You can think of it as syntactic sugar, but actually, it's more than that. It expresses how to generate an entire collection of objects from a collection of input objects by applying a function to every element of the input.

> A Python implementation will execute the list comprehension "serially," that is, in a manner that is identical to the first version. However, the _intent_ of a list comprehension is different.
>
> Regarding "intent," consider an analogy to natural language. It is entirely correct to say, "In my first meal of the day, that is, the one that I eat shortly after I wake up in the morning, I had ..." But you can communicate your intent more quickly by saying, "For breakfast, I had ..."

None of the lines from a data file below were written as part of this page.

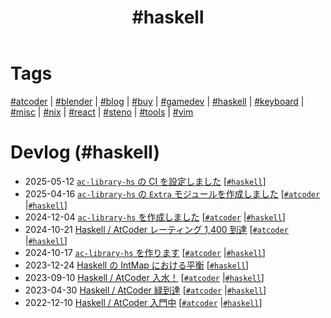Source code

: #+TITLE: #haskell

* Tags

[[/tags/atcoder.org][#atcoder]] | [[/tags/blender.org][#blender]] | [[/tags/blog.org][#blog]] | [[/tags/buy.org][#buy]] | [[/tags/gamedev.org][#gamedev]] | [[/tags/haskell.org][#haskell]] | [[/tags/keyboard.org][#keyboard]] | [[/tags/misc.org][#misc]] | [[/tags/nix.org][#nix]] | [[/tags/react.org][#react]] | [[/tags/steno.org][#steno]] | [[/tags/tools.org][#tools]] | [[/tags/vim.org][#vim]]

* Devlog (#haskell)
#+ATTR_HTML: :class sitemap
- @@html:<date>2025-05-12</date>@@ [[file:/2025-05-12-haskell-ci.org][=ac-library-hs= の CI を設定しました]] [@@html:<a href="/tags/haskell.html" class="org-tag"><code>#haskell</code></a>@@]
- @@html:<date>2025-04-16</date>@@ [[file:/2025-04-16-ac-library-hs-3.org][=ac-library-hs= の =Extra= モジュールを作成しました]] [@@html:<a href="/tags/atcoder.html" class="org-tag"><code>#atcoder</code></a> |<a href="/tags/haskell.html" class="org-tag"><code>#haskell</code></a>@@]
- @@html:<date>2024-12-04</date>@@ [[file:/2024-12-04-ac-library-hs-2.org][=ac-library-hs= を作成しました]] [@@html:<a href="/tags/atcoder.html" class="org-tag"><code>#atcoder</code></a> |<a href="/tags/haskell.html" class="org-tag"><code>#haskell</code></a>@@]
- @@html:<date>2024-10-21</date>@@ [[file:/2024-10-21-atcoder-1400.org][Haskell / AtCoder レーティング 1,400 到達]] [@@html:<a href="/tags/atcoder.html" class="org-tag"><code>#atcoder</code></a> |<a href="/tags/haskell.html" class="org-tag"><code>#haskell</code></a>@@]
- @@html:<date>2024-10-17</date>@@ [[file:/2024-10-17-ac-library-hs-1.org][=ac-library-hs= を作ります]] [@@html:<a href="/tags/atcoder.html" class="org-tag"><code>#atcoder</code></a> |<a href="/tags/haskell.html" class="org-tag"><code>#haskell</code></a>@@]
- @@html:<date>2023-12-24</date>@@ [[file:/2023-12-24-int-map.org][Haskell の IntMap における平衡]] [@@html:<a href="/tags/haskell.html" class="org-tag"><code>#haskell</code></a>@@]
- @@html:<date>2023-09-10</date>@@ [[file:/2023-09-10-light-blue-haskell.org][Haskell / AtCoder 入水！]] [@@html:<a href="/tags/atcoder.html" class="org-tag"><code>#atcoder</code></a> |<a href="/tags/haskell.html" class="org-tag"><code>#haskell</code></a>@@]
- @@html:<date>2023-04-30</date>@@ [[file:/2023-04-30-green-haskller.org][Haskell / AtCoder 緑到達]] [@@html:<a href="/tags/atcoder.html" class="org-tag"><code>#atcoder</code></a> |<a href="/tags/haskell.html" class="org-tag"><code>#haskell</code></a>@@]
- @@html:<date>2022-12-10</date>@@ [[file:/2022-12-10-haskell-atcoder.org][Haskell / AtCoder 入門中]] [@@html:<a href="/tags/atcoder.html" class="org-tag"><code>#atcoder</code></a> |<a href="/tags/haskell.html" class="org-tag"><code>#haskell</code></a>@@]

Applying list comprehensions to our naïve cumulative sum:

In [None]:
def cumulative_sum__v3(x):
    return [sum(x[:i+1]) for i in range(len(x))]

cumulative_sum__v3(x)

Cute? Yes! Readable? Hmmm...


**Helper functions.** One way to make your code a little more readable is to break it up into smaller functions with meaningful names.

In our cumulative sum example, the sublist `x[:i+1]` is intended to select the elements up to `i` (inclusive). So, let's use a little (inner) helper function to communicate this intent.

> Pay attention to how this code is constructed, and in particular, what names are visible in what parts of the program.

In [None]:
def cumulative_sum__v4(x):
    def up_to(i):
        return x[:i+1]
    return [sum(up_to(i)) for i in range(len(x))]

cumulative_sum__v4(x)

### Revisions for efficiency ###

The bigger problem with our original code is its _cost_ or _running time_, which scales quadratically with the size of the input. There is a lot of redundant computation, since the partial sums overlap:

$$\begin{array}{rcl}
  y_0 & = & x_0 \\
  y_1 & = & x_0 + x_1 \\
  y_2 & = & x_0 + x_1 + x_2 \\
      & \cdots & \\
  y_{n-1} & = & x_0 + x_1 + x_2 + \cdots + x_{n-1}
\end{array}$$



As most of you would have naturally deduced, you can easily remove the redundancies by maintaining a partial sum and updating that as you generate each output element:

In [None]:
def cumulative_sum__v5(x):
    s = 0
    y = []
    for e in x:
        s += e
        y.append(s)
    return y

cumulative_sum__v5(x)

This version is reasonable. It touches every entry of `x` just once (line 4), and each time it does so, it performs one addition (line 5). Therefore, the total number of additions is proportional to the size of the input, $\mathcal{O}(n)$.

***********************

One minor issue is the "extra" intermediate value, `s`, which adds to what a reader has to track. Since the output list entries are themselves partial sums, once we know an output element, we know the partial sum needed to produce the next output element.

***********************

Here is a version that eliminates the use of `s`. It uses two more idiomatic forms from Python:

1. To refer to elements of a list relative to the _end_ of the list, use negative indices. For example, `y[-1]` would refer to the last element of `y`, `y[-2]` would refer to the second-to-last element of `y`, and so on.
2. This implementation "seeds" the output with a dummy partial sum that holds the value of `0`. But when we are done, we don't need that any more. To remove it, we can use the `.pop` method associated with `list` objects.

In [None]:
def cumulative_sum__v6(x):
    y = [0]
    for e in x:
        y.append(y[-1] + e)
    y.pop(0) 
    return y

print(cumulative_sum__v6(x))

> As a final tweak, you can also use _slicing_ to extract all computed elements other than the first. How? (_Answer:_ Rather than use `y.pop(0)` followed by `return y`, try `return y[1:]`.)